350. Intersection of Two Arrays II
Given two arrays, write a function to compute their intersection.
Example 1:
Input:
nums1 = [1,2,2,1], nums2 = [2,2]
Output:
[2,2]
Example 2:
Input:
nums1 = [4,9,5], nums2 = [9,4,9,8,4]
Output:
[4,9]
Note:
- Each element in the result should appear as many times as it shows in both arrays.
- The result can be in any order.
Follow up:
- What if the given array is already sorted? How would you optimize your algorithm?
- What if nums1's size is small compared to nums2 's size? Which algorithm is better?
- What if elements of nums2 are stored on disk, and the memory is limited such that you cannot load all elements into the memory at once?
Example 1:
Input:
nums1 = [1,2,2,1], nums2 = [2,2]
Output: [2,2]
Example 2:
Input:
nums1 = [4,9,5], nums2 = [9,4,9,8,4]
Output: [4,9]
Thoughts:
Hashtable implementaion:
Time: O(m + n) Space: O(m + n)
Time: O(m + n) Space: O(m)
Sort + two pointers Solution:
- Time: O(max(m,n)log(max(m,n)) Space: O(m + n)
Code: Hashtable implementaion Time: O(m + n) Space: O(m + n)
class Solution {
public:
vector<int> intersect(vector<int>& nums1, vector<int>& nums2) {
unordered_map<int, int> map;
vector<int> res;
for (int i = 0; i < nums1.size(); i++) map[nums1[i]]++;
for (int i = 0; i < nums2.size(); i++) {
if(--map[nums2[i]] >= 0) res.push_back(nums2[i]);
}
return res;
}
};
Code: Time: O(m + n) Space: O(m)
- change
if(--map[nums2[i]] >= 0) res.pushback(nums2[i])
toif(map.find(nums2[i])!=map.end() && --map[nums2[i]]>= 0 res.push_back(nums2[i])

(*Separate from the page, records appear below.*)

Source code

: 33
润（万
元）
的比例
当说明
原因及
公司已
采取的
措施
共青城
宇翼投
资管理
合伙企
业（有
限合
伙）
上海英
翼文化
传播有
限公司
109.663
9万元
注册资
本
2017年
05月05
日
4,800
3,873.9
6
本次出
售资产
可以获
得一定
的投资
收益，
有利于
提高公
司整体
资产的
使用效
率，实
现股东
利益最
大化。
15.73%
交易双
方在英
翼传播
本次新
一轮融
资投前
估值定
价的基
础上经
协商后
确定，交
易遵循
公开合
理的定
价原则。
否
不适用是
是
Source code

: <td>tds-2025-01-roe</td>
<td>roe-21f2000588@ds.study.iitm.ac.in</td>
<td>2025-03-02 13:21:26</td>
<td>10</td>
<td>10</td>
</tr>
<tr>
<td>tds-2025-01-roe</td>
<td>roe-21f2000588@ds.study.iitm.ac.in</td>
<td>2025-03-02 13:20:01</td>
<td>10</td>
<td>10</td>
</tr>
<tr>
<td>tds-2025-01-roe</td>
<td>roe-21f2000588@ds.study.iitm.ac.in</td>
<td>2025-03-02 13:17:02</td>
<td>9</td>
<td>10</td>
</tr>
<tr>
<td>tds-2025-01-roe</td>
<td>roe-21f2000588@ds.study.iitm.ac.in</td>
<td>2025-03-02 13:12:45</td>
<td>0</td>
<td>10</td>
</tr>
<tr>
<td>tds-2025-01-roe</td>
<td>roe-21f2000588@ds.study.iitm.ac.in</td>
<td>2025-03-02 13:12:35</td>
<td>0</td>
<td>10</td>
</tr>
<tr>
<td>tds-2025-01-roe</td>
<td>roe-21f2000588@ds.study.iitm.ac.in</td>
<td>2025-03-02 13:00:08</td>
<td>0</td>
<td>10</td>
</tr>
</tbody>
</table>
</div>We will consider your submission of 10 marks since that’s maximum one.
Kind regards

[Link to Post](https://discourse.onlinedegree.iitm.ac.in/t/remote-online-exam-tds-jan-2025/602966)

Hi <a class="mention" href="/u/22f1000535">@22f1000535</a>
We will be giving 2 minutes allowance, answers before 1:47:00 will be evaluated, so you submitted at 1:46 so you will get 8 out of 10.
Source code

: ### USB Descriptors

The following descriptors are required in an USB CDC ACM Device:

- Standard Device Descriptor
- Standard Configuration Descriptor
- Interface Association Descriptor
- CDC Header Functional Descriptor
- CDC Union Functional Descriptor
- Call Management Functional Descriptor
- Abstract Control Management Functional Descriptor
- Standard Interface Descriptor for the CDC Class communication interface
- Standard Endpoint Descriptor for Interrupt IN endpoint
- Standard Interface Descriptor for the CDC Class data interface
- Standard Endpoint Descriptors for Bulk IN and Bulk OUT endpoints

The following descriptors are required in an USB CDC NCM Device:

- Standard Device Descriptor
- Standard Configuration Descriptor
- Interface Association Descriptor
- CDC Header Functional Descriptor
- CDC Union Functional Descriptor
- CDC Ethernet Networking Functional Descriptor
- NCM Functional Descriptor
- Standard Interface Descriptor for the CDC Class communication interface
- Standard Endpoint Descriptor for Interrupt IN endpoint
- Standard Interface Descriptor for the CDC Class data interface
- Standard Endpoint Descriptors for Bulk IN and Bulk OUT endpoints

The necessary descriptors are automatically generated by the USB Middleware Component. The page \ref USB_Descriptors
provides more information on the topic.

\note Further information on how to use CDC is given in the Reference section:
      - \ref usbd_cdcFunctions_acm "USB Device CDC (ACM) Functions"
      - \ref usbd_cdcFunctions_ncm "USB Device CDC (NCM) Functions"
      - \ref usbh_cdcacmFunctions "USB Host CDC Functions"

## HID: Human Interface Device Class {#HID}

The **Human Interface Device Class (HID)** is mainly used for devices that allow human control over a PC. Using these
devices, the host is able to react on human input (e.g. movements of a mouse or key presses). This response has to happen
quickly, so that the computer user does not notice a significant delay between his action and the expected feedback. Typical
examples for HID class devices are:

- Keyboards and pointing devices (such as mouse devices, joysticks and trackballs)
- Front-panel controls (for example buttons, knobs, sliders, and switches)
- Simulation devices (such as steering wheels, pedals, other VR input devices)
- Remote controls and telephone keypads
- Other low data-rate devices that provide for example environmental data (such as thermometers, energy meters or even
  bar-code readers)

Code: Sort + Two Pointers:
Time: O(max(m + n, mlogm, nlogn)) Space: O(m + n)
class Solution {
public:
vector<int> intersect(vector<int>& nums1, vector<int>& nums2) {
sort(nums1.begin(), nums1.end());
sort(nums2.begin(), nums2.end());
int m = nums1.size(), n = nums2.size();
vector<int> res;
int i1 = 0, i2 = 0;
while(i1 < m && i2 < n){
if(nums1[i1] == nums2[i2]){
res.push_back(nums1[i1]);
i1++;
i2++;
}
else if (nums1[i1] > nums2[i2]){
i2++;
}
else {
i1++;
}
}
return res;
}
};
Follow up:
- two pointer: Time: max(m + n, mlogm, nlogn), Space O(1)
Suppose lengths of two arrays are
N
andM
, the time complexity of my solution isO(N+M)
and the space complexity ifO(N)
considering the hash. So it's better to use the smaller array to construct the counter hash. Well, as we are calculating the intersection of two arrays, the order of array doesn't matter. We are totally free to swap to arrays.Divide and conquer. Repeat the process frequently: Slice
nums2
to fit into memory, process (calculate intersections), and write partial results to memory.